The two parties had planned to discuss strategic campaigning in marginal seats as part of their agreement to work together until the election.

Such a move would have been critical in electorates such as Auckland Central, where National's Nikki Kaye beat Labour's Jacinda Ardern by just 600 votes in 2014 while the Green candidate took 2000 votes.

It may have also had an impact in the Maori seats, given the Maori Party and Mana Movement have agreed to step aside in at least two electorates this year to give the other party a clear run.


Not only will Mana leader Hone Harawira face no opposition from a Maori Party candidate in Te Tai Tokerau this year, the Greens will run a candidate there for the first time, creating another possible hurdle for Labour's incumbent MP Kelvin Davis.

National could also continue its policy of directing its supporters to vote for United Future's Peter Dunne in Ohariu and the Act candidate in Epsom, while encouraging them to give their party vote to National.

Labour leader Andrew Little said that following discussions between the parties, both Labour and Greens had decided they would back themselves "with our own electoral commitments".

They had various reasons for running their own candidates in all the electorates, he said. The Greens did it to campaign for the party vote, and Labour always planned to compete in every electorate because it was one of the two big political parties, he said.

Withdrawing candidates altogether would have been a step further than the 2014 election, when the Greens made it clear to supporters that they should vote for a Labour candidate.

Green Party co-leader James Shaw said today a similar strategy could still be employed at this year's election: "Nothing is off the table."

However, if the Greens decided to pull a candidate from a marginal seat or direct their supporters to vote for a Labour candidate it would be on their own initiative, not as part of a formal arrangement with Labour.

Shaw said the Greens remained committed to running a candidate in all 71 electorates including all seven Maori seats for the first time.

He did not agree that running candidates in Maori seats would undermine Labour's chances given the joint approach by the Maori Party and Mana in those electorates.

In 2014, Davis won Te Tai Tokerau by just 743 votes over Harawira while the Maori Party candidate won 2579 votes.

Davis has said he is relaxed about the different contest this year because his profile is higher than three years ago.

Meanwhile, the Green Party's Auckland Central candidate Denise Roche is facing a challenge from political newcomer Chloe Swarbrick.

The party's nominations for the Auckland Central seat closed yesterday and Swarbrick and Roche are the only candidates to put their names forward.

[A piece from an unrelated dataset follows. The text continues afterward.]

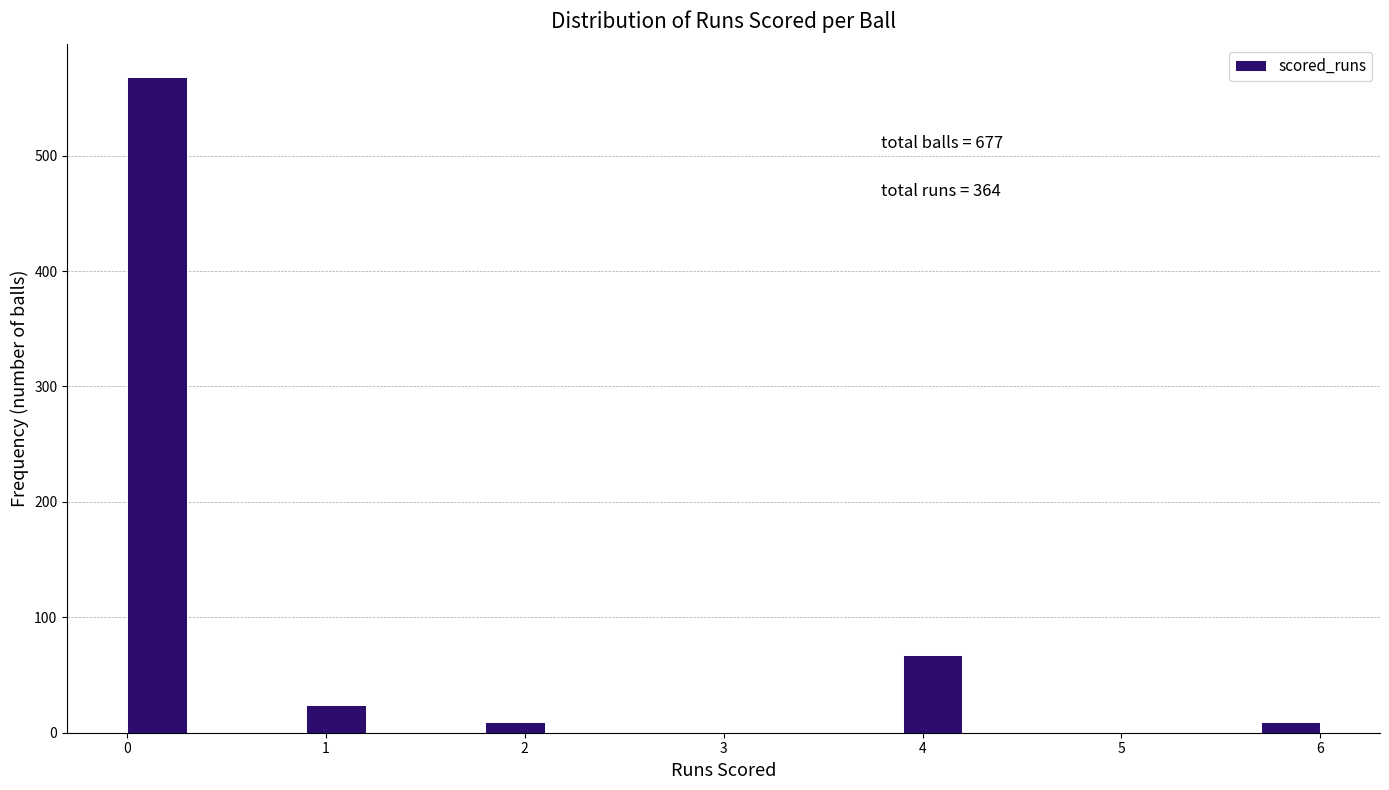

Read against the x-axis, roughly where is the centre of the tallest bar?

0.2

Auckland Central is a key electorate for the Greens, who focus most of their energy on winning the party vote and received more votes than Labour in the seat in 2014.

Labour announced today that two relative unknowns, lawyer Helen White and educationalist Shanan Halbert, had put their hands up to replace Ardern as Labour's candidate in Auckland Central.

After narrowly losing to Kaye twice, Ardern is now running in the byelection for the safe Labour seat of Mt Albert.

Former Internet Party leader Laila Harre, who rejoined Labour last year, had said there was a remote possibility she would seek the Auckland Central nomination.

But she said today she was now more likely to play an organisational role within the party rather than run for Parliament.